**ASSIGNMENT 1**.
Answer these questions using the article about the Treasury question to Israel's tech sector:
(a) Whom did senior Finance Ministry officials meet with last week?
(b) Which publication is the report credited to?
(c) According to the Treasury representatives' question, what might the situation lead to as an alternative to layoffs?
**ASSIGNMENT 2**. In the article on Israel's tech sector and the Treasury, list every proper name in the paragraph that begins "Against the backdrop".
**ASSIGNMENT 3**. Pick up the article about the Treasury question to Israel's tech sector where it stops and write the next part.

**PASSAGE TO READ**.
<<<<

Could Salaries Be Cut? Treasury Question Startled Israel’s Tech Sector

Globes
Translated & summarized from Globes by baba
The story · English

Against the backdrop of the low dollar’s impact on Israel’s high-tech industry, senior officials from the Finance Ministry met last week with industry leaders to examine ways to address the challenge. According to Globes, during the discussion questions arose about the effect of the dollar’s weakening on salary costs and companies’ competitiveness, and among other things the Treasury representatives asked the tech executives whether they believed the situation could eventually lead to lower salaries as an alternative to layoffs.

>>>>

(Transcribed page contents)
<<<<

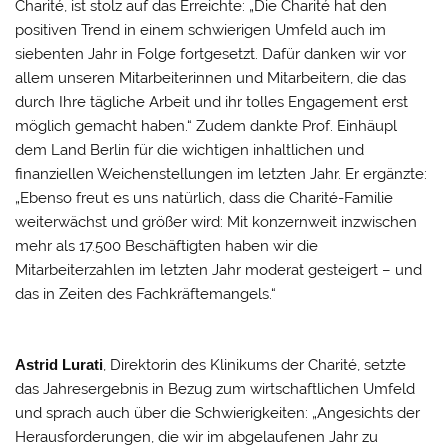
Charité, ist stolz auf das Erreichte: „Die Charité hat den
positiven Trend in einem schwierigen Umfeld auch im
siebenten Jahr in Folge fortgesetzt. Dafür danken wir vor
allem unseren Mitarbeiterinnen und Mitarbeitern, die das
durch Ihre tägliche Arbeit und ihr tolles Engagement erst
möglich gemacht haben.“ Zudem dankte Prof. Einhäupl
dem Land Berlin für die wichtigen inhaltlichen und
finanziellen Weichenstellungen im letzten Jahr. Er ergänzte:
„Ebenso freut es uns natürlich, dass die Charité-Familie
weiterwächst und größer wird: Mit konzernweit inzwischen
mehr als 17.500 Beschäftigten haben wir die
Mitarbeiterzahlen im letzten Jahr moderat gesteigert – und
das in Zeiten des Fachkräftemangels.“
Astrid Lurati
, Direktorin des Klinikums der Charité, setzte
das Jahresergebnis in Bezug zum wirtschaftlichen Umfeld
und sprach auch über die Schwierigkeiten: „Angesichts der
Herausforderungen, die wir im abgelaufenen Jahr zu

>>>>

**TASK RESULT 1**.
(a) Industry leaders
(b) Globes
(c) Lower salaries

**TASK RESULT 2**.
Israel
Finance Ministry
Globes
Treasury

**TASK RESULT 3**.
Representing the ministry at the meeting were Accountant General Michal Abadi-Boiangiu, Budget Director Mahran Frouser, Chief Economist Shmuel Abramzon, and Tax Authority head Shay Aharonovitch. From the company side, the Zoom call included Meta Israel CEO Adi Sofer-Teani, Microsoft R&D CEO Michal Braverman-Blumenstyk, Hedva Bar, former Supervisor of Banks and now deputy CEO of capital markets platform eToro; Innovation Authority CEO Dror Bin, and several of the industry’s leading investors, Adam Fisher of Bessemer Venture Partners and Eric Kleiner of Glilot Capital. Also present were representatives of organizations that represent parts of the industry, such as the High-Tech Association in the Manufacturers Association, the Growth Companies Forum, and IATI. The meeting was initiated by Bat Sheva Moshe, who previously managed Wix’s Israel region and recently moved to Kaltura.

As mentioned, during the discussion between senior Finance Ministry officials and representatives of the tech sector, the tech executives were asked whether the weakening of the dollar could ultimately also lead to a drop in wages. The senior managers’ answer was immediate: “We are not in that era,” one senior executive explained. “There is no global slump here that everyone is suffering from, if we cut salaries, employees will go elsewhere where they are paid more. There is competition for good workers and it is not going away.”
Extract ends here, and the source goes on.